Kendi müziğinizi nasıl tanımlarsınız? Bu bağlamda çalışmış olduğunuz “Ses Tasarımcılığı” alanını kendi bakış açınızla nasıl özetlersiniz? Bununla birlikte düzenlemelerinizi de kendiniz üstleniyorsunuz. Bu durum size yapmak istedikleriniz anlamında özgür bir alan sağlıyor mu?
-Elimden gelenin o an için en iyisini yaptığıma inandıktan sonra uzay boşluğuna fırlattığım ve kendi yörüngesini kendi bulan bir müzik diyebilirim en net haliyle! (gülüyor) Hem somut müziğe hem de akusmatik müziğe ait unsurları içinde barındıran, özelden genele varıldığı zaman kendi içindeki bütünlüğünden yola çıkarak ritmik veya melodik bir armoni yaratabilme kaygısıyla üstünde çalıştığım bir deneysellik var. Şahsi bakış açım şöyle ki; özgürlüğü sınırsızlığından ileri gelen, esnekliğinden faydalanabilecek cesareti gösterebildiğimiz, risk almaya müsait bir müziğe ilgi duyuyorum. Bunu arıyorum, o yüzden tür sınırlaması olmadan sürekli deniyorum. Başka türler üzerine çalışsam bile tamamen özgürlük ve deneysellik üstüne kurulu bir fikirden hareketle yola çıkıyorum. Ses Tasarımcılığı alanı da bu yüzden ilgimi çekti ve üstüne eğilmek istediğim bir alan haline geldi.
Ayrıca çalışmalarınızı SoundCloud hesabınızda da yayınlıyorsunuz.

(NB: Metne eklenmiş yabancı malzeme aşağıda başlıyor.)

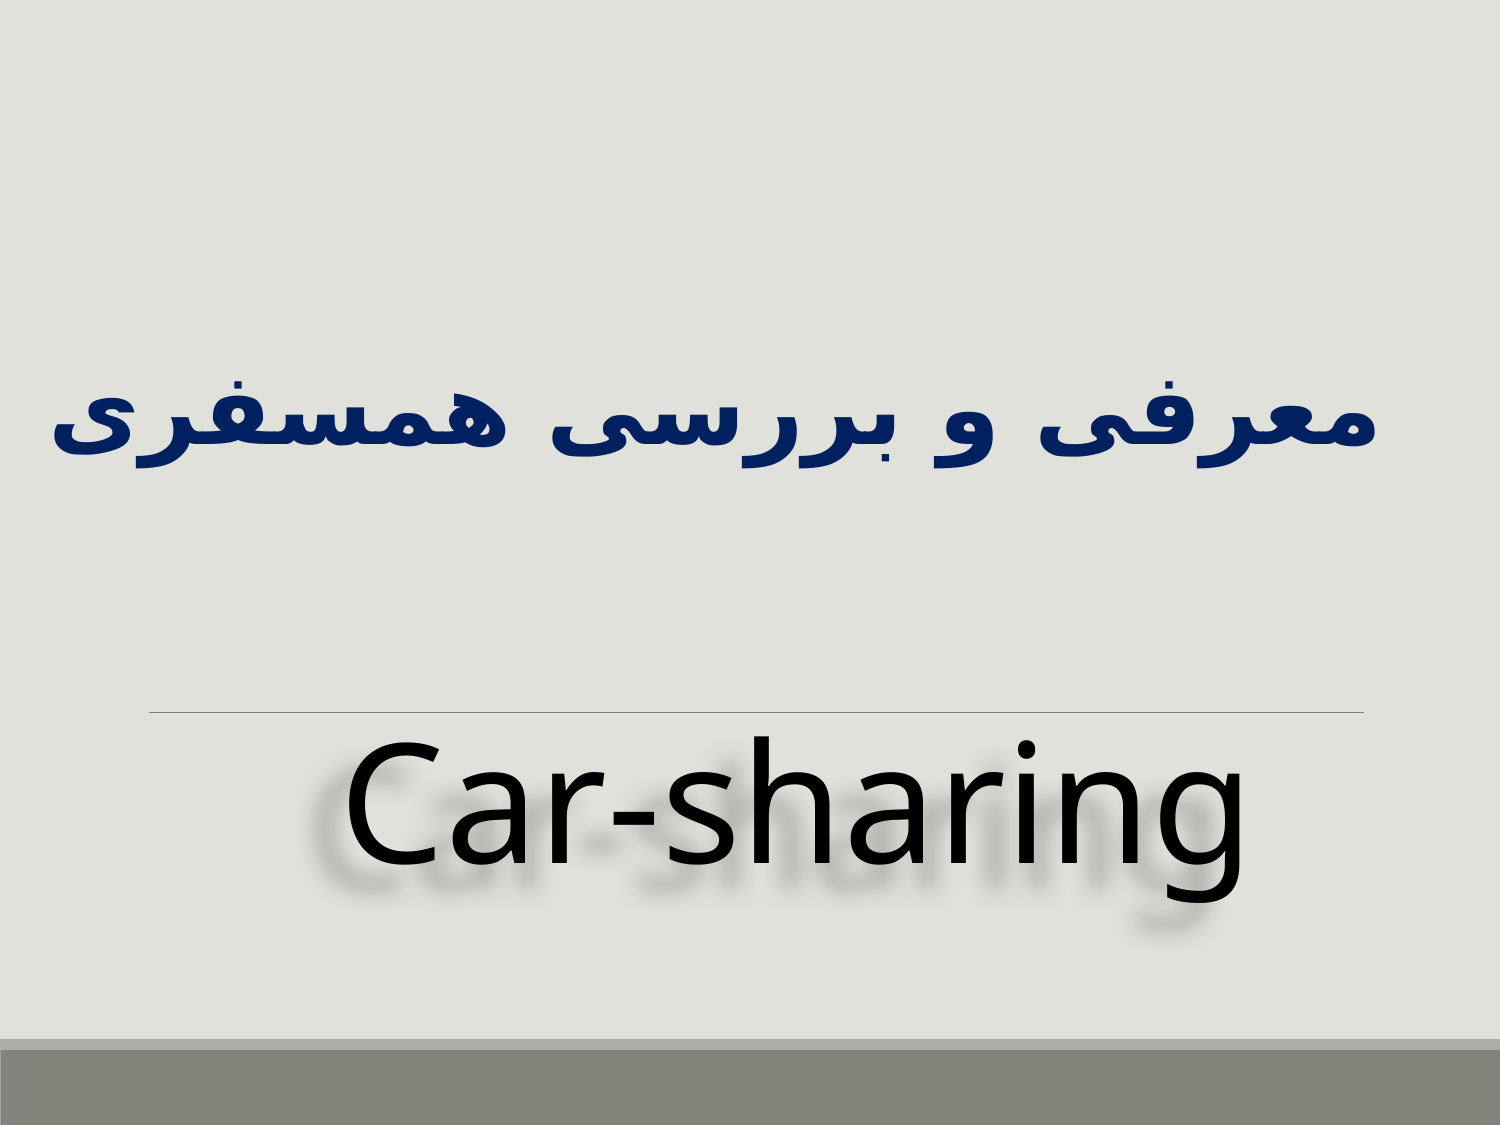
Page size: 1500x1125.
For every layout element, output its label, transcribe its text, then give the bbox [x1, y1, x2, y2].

subtitle Car-sharing [324, 712, 1375, 1000]
text_box معرفی و بررسی همسفری [0, 337, 1398, 473]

SoundCloud, size çalışmalarınızı duyurmada etkili mi?
-Maalesef etkili değil -ki zaten orası eskiz defterim gibi-.
Ezop’tan sonra yapmayı düşündüğünüz çalışmalar var mı?
-Eğer sağlıklı olmayı sürdürebilirsem elbette aklımda fikirler var fakat kısa vadede gerçeğe dönüşecek şeyler değil, hepsi zamana emanet. Ucu açık bir yolda nereye varırım o fikirlerle henüz bilemesem de bu yolda yürümeye devam edeceğim.